*PROBLEM DETAILS*: Reproduce the line containing "left front paw: (469, 613)" in the listing below, then every later line up to the end, precisely as written.

*EXERCISE DATA*:
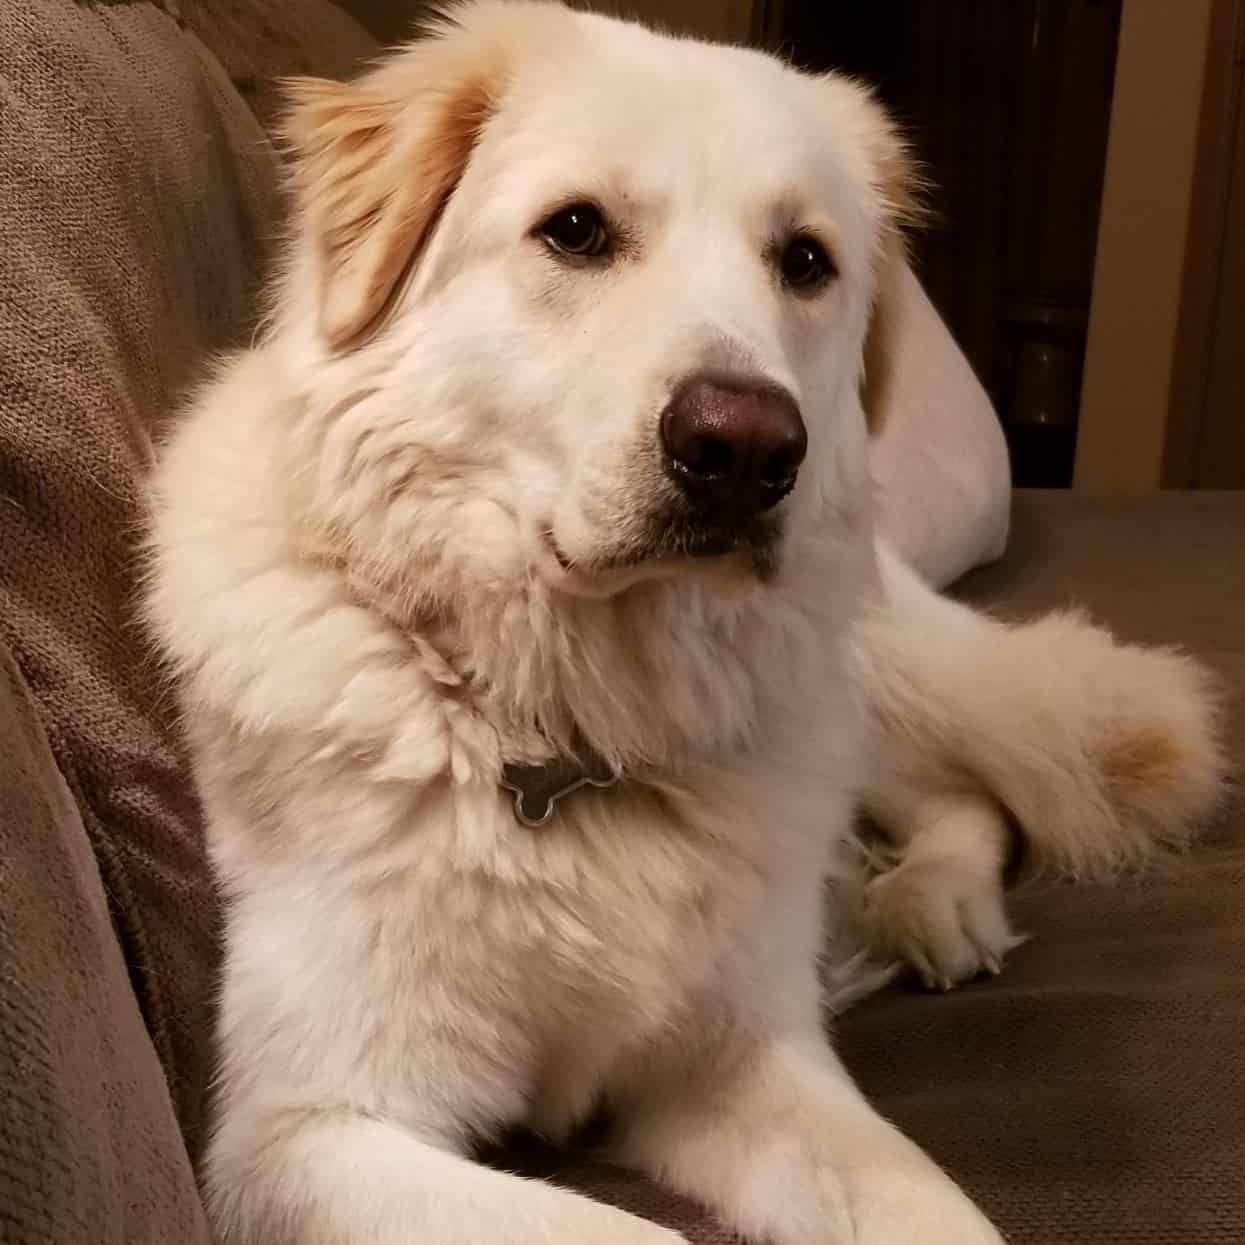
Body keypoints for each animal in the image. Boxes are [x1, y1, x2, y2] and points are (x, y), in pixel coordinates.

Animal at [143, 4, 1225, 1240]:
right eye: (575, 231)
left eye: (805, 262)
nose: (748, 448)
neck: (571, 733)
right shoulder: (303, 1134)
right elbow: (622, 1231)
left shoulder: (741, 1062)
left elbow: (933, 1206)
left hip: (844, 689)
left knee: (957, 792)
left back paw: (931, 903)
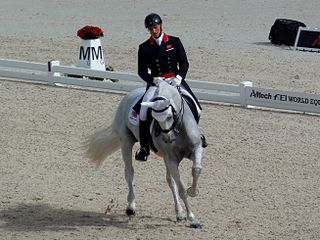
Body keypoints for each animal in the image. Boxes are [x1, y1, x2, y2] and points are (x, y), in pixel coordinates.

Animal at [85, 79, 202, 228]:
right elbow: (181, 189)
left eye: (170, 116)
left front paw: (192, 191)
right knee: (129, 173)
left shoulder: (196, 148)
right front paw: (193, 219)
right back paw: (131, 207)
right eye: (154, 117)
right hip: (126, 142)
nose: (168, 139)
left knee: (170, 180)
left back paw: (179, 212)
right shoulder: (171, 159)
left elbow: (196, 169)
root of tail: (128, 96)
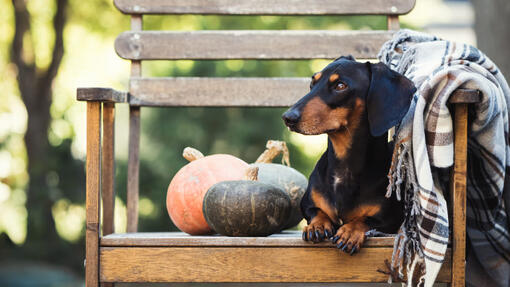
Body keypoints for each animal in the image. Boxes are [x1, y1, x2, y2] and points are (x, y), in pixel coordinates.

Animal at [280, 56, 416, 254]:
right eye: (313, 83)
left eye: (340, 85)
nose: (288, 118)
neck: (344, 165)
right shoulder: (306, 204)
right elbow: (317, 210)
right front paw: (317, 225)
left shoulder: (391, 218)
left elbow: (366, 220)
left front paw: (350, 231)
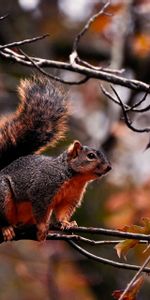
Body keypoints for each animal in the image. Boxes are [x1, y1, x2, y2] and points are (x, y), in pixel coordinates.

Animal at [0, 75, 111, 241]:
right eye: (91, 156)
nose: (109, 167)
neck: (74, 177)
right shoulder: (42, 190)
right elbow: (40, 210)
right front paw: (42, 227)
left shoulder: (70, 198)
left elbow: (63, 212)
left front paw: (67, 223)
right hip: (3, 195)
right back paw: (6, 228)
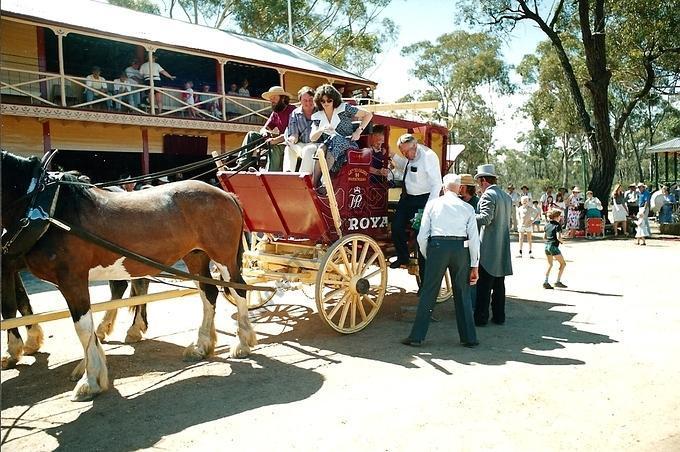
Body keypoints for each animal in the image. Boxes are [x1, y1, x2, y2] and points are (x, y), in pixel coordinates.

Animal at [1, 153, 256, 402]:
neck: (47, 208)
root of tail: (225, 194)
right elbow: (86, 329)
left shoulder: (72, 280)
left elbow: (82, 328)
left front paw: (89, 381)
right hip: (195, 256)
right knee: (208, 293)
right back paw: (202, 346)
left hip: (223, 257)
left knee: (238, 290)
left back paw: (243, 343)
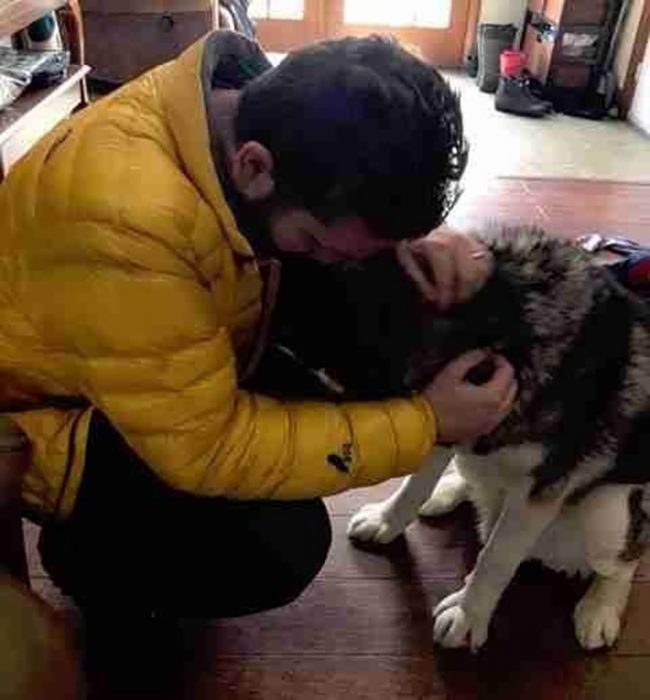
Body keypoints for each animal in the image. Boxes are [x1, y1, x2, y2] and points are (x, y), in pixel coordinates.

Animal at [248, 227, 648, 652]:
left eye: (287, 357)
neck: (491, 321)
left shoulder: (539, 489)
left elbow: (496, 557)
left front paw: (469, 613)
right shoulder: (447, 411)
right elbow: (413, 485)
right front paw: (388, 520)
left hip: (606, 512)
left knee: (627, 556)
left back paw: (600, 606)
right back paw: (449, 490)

*WRITTEN ANSWER*:
left front paw: (469, 613)
right shoulder: (447, 411)
right elbow: (413, 485)
right front paw: (388, 520)
left hip: (606, 512)
left knee: (627, 556)
left back paw: (600, 606)
right back paw: (449, 490)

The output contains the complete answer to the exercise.